Dunn provided an excellent litmus test for whether technology was truly disruptive. If a technology is disruptive, he said, you won’t able to hire people who know how to work with it. You’ll have to create and train those skill sets in-house.
SiliconAngle founder and theCube co-host John Furrier asked whether he was starting to see companies doing “Hadoop washing,” similar to cloud washing and open washing. Dunn said that he’s seeing a little of it, and mostly what you should watch out for the types of workloads that companies are using Hadoop for. Hadoop really isn’t good for relational data applications, Dunn points out, so there’s no reason to use as a stand in for those solutions. He said that the sorts of applications that Hadoop is good for, like recommendation engines, are becoming more mainstream and as that happens you’ll actually see less Hadoop-washing. Wikibon founder and theCube co-host Dave Vellante said he thinks that Hadoop washing will be rather difficult, but to watch out for big data washing instead.
O’Neal talked about NetApp’s partnership with Cloudera to create a new solution called NetApp Open Solution for Hadoop, which provides Cloudera Enterprise running on NetApp’s OnTap. O’Neal clarified that OnTap isn’t being open sourced, but the Open Solution for Hadoop is running the open source Hadoop core. Dunn said the solution is great for workloads that are both storage intensive and compute intensive.

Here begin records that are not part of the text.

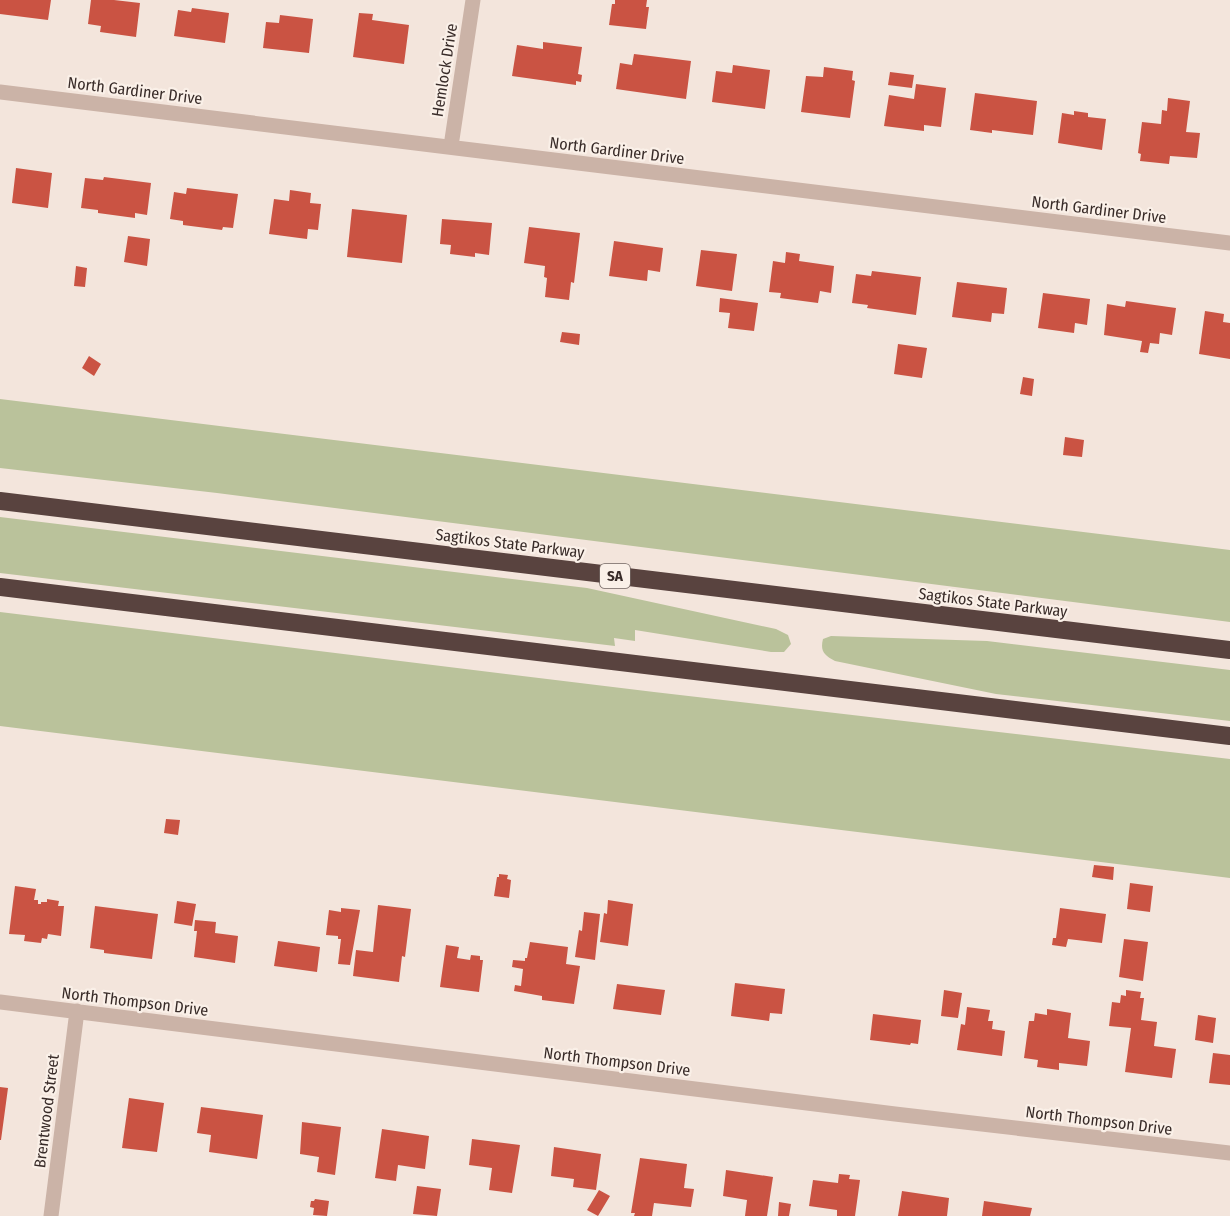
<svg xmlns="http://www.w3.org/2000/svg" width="1230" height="1216" viewBox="0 0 1230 1216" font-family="'Fira Sans Condensed',sans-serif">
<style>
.green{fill:#bac29b}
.building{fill:#ca5343}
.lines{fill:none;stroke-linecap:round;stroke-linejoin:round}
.street{stroke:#cbb3a7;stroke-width:15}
.highway{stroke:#59433f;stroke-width:18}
.labels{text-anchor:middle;stroke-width:4.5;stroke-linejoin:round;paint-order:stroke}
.shield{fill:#faf0e8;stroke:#726662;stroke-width:1.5}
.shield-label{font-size:15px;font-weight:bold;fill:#382b28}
.street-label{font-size:16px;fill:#382b28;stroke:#faf0e8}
</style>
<rect width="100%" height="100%" fill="#f3e5dc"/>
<path class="green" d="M0,399L1230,550V622L217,493L0,468Z
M0,517L587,588L776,629L788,635L791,644L784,652H771L635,630V641L614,638L615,646L0,573Z
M0,612L654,692L1230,759V878L0,726Z
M831,636L987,641L1230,670V721L996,694L835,661C824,655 820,651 823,639Z"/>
<path class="building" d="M0,0H51L48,20L0,14Z
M91,0H114L140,3L136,37L100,32L101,26L88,24Z
M615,0H647L646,7H649L646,29L609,25L612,4H615Z
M192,8L229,13L225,43L174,36L178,10L191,12Z
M359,13L373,14L372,20L409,25L404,64L353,57Z
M280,15L313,19L309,53L263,48L266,22L279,23Z
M543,42L582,47L578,74L582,75L581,82L576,81V85L512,76L517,45L543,49Z
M634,54L691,61L686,99L616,89L620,63L632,65Z
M733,65L770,70L765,109L712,102L716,71L732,73Z
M824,67L853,71L852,80L855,81L850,118L801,112L806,76L823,77Z
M890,72L914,75L912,88L888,85Z
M916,84L946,88L941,127L924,125V131L884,126L889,95L914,99Z
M975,93L1037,101L1033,135L992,130V133L970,130Z
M1168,98L1190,101L1186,132L1200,133L1197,158L1170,156L1169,164L1140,161L1141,154L1138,153L1142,122L1161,124L1162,110L1167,111Z
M1074,111L1088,113V117L1106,119L1102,150L1058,143L1062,113L1074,115Z
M16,168L52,173L48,208L12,203Z
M104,177L151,183L147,215L135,213V218L98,213V210L81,208L85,178L103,180Z
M187,188L238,194L233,228L223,227L222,230L183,225V221L170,219L174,192L186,194Z
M290,190L311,193L310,203L321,204L318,230L308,229L307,239L269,234L274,199L289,201Z
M352,209L407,215L402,263L347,257Z
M442,219L492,223L489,255L475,253V257L450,254L451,245L440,244Z
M529,227L580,233L574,283L571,282L569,300L545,297L547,278L544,277L545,266L524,263Z
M128,236L150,239L147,266L124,262Z
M614,241L663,248L660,272L648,270L647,281L609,276Z
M701,250L737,254L732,291L696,286Z
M786,252L800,254L799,261L834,266L831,293L820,291L818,303L780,298L781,293L769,292L773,261L785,263Z
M76,266L87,268L85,287L74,286Z
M872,271L921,277L916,315L867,308L868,305L852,303L856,274L871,276Z
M957,282L1007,288L1004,314L992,313L991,322L952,317Z
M1043,293L1090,299L1087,325L1075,323L1074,333L1038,328Z
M720,298L758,303L754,331L728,328L730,313L719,312Z
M1126,301L1176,308L1172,335L1160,333L1159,344L1150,343L1148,353L1140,352L1142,341L1104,335L1107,304L1125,307Z
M1205,311L1224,314L1223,322L1230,323V359L1199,354Z
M562,332L580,334L579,345L560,342Z
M898,344L927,348L922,378L894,374Z
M89,356L101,364L94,376L82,368Z
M1023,377L1034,379L1032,396L1020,394Z
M1065,437L1084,440L1082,457L1063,455Z
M166,819L180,820L178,835L164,833Z
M1094,865L1114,867L1113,880L1092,877Z
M499,874L508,875L507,879L511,880L509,898L494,896L497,877H499Z
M1130,883L1153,886L1150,912L1127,909Z
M15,886L36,889L34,900H38V904H41V902H47V899L59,901L58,906H64L61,936L48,934L47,939L42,938L41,943L24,941L25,935L9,934Z
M608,900L633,904L628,946L600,942L604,913L607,914Z
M177,901L196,904L192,926L174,923Z
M378,905L411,909L405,957L402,956L399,982L353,976L356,950L373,952Z
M95,906L158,914L152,959L104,953V950L90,948Z
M341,908L360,910L350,965L338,964L341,939H338V936L326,935L329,910L341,912Z
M1060,908L1106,914L1102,943L1068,939L1066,947L1052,945L1053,938H1056Z
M584,912L600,914L595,960L575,957L579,930L582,931Z
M195,920L216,922L215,933L238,936L235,963L194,957L197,931H194Z
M1124,939L1148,942L1143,981L1119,977Z
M278,941L320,947L317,972L274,966Z
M530,942L568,947L566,964L580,966L574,1004L542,1000V996L514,991L515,985L521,986L523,969L512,967L513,960L525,961V958H527Z
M446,945L459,947L457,958L470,960L471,955L480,956V960H483L479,992L440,987Z
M735,983L785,989L782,1014L770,1013L769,1021L731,1016Z
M617,984L665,990L661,1015L613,1009Z
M944,990L962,993L958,1018L941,1016Z
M1126,990L1141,992L1140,998H1144L1141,1020L1157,1022L1154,1046L1176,1049L1172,1078L1125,1072L1131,1028L1109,1026L1112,1002L1120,1003L1121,995L1126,996Z
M967,1007L990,1010L988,1021H993L992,1029L1005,1031L1002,1056L957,1050L961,1024L965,1025Z
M1047,1009L1071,1013L1068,1038L1090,1041L1087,1066L1059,1063V1070L1037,1067L1038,1060L1024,1058L1029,1021H1034L1035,1013L1047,1015Z
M873,1014L921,1020L918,1044L911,1043L910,1045L870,1040Z
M1198,1015L1216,1018L1213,1043L1195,1040Z
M1213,1053L1230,1055V1085L1209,1083Z
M0,1087L8,1088L1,1140H0Z
M129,1098L164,1103L157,1152L122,1148Z
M201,1107L263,1115L257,1159L209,1152L211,1135L197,1133Z
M302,1122L341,1127L335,1175L317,1172L319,1157L300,1154Z
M382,1129L429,1136L425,1169L398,1165L396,1181L375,1178Z
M472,1139L520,1145L512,1193L489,1190L492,1168L469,1165Z
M554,1147L601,1154L596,1190L573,1187L574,1179L551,1176Z
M640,1158L687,1164L684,1188L694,1189L691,1207L654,1203L652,1216H634L635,1213H631Z
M726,1170L773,1177L767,1216H745L747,1200L723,1196Z
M839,1174L850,1175L849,1179L860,1180L855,1216H837V1210L809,1206L813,1180L838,1183Z
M417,1186L441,1189L437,1216L413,1214Z
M599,1190L610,1196L598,1216L587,1210Z
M902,1191L949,1198L947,1216H898Z
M315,1199L329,1201L327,1216L313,1215L314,1208L310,1207L311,1201H314Z
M984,1201L1032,1208L1030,1216H982Z
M779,1202L791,1204L789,1216H778Z"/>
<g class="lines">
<path class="street" d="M0,92C410,141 820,194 1230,243
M451,146L473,0
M0,1002L895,1114L1230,1153
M51,1216L77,1011"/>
<path class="highway" d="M0,501L1230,650
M0,587L1230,736"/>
</g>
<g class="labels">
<rect class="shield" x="600" y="564" width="30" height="24" rx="4.5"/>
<g class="shield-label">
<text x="615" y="581">SA</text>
</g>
<g class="street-label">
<text transform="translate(444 70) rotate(-81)" y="6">Hemlock Drive</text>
<text transform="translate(135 90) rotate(7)" y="6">North Gardiner Drive</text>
<text transform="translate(617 150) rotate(7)" y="6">North Gardiner Drive</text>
<text transform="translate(1099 209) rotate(7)" y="6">North Gardiner Drive</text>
<text transform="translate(510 543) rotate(7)" y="6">Sagtikos State Parkway</text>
<text transform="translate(993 602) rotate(7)" y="6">Sagtikos State Parkway</text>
<text transform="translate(135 1001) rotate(7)" y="6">North Thompson Drive</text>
<text transform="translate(617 1061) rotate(7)" y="6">North Thompson Drive</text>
<text transform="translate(46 1111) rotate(-83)" y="6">Brentwood Street</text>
<text transform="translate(1099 1120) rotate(7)" y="6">North Thompson Drive</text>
</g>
</g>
</svg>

John asked Awadallah to talk about how he feels about, rather than thinks about, the state of the big data market. Awadallah said he’s very emotional about it right now because of the new $40 million round of funding that just closed.
John then asked Awadallah to compare and contrast Hadoop with Linux, noting that many call Cloudera the Red Hat of the Hadoop world. Awadallah explained that Hadoop is similar to Linux in that it provides a file system and a platform for running applications. But while Linux is designed to run on a single machine, Hadoop is designed to run on clusters. Awadallah said the similarities between Cloudera’s business model and Red Hat’s end at open source. Awadallah said the big difference is that Red Hat creates its own Linux distribution while Cloudera uses the core Apache Hadoop code and contributes back to the Apache Hadoop. To provide differentiation, it builds its own proprietary tools, but it doesn’t make changes to the core Hadoop project. If I understand his position, he means that Red Hat created a new Linux distribution instead of using and contributing to an existing Linux distro and then adding its own tools on top of it.
Awadallah does emphasize that like Red Hat, Cloudera’s core business is in services. “I could give you an airplane,” he said. “But you’d still need people to support it.” Taking the metaphor further, he explained that you could hire your own mechanics to work on the plane, but what Cloudera does is offer the services of its very experienced mechanics.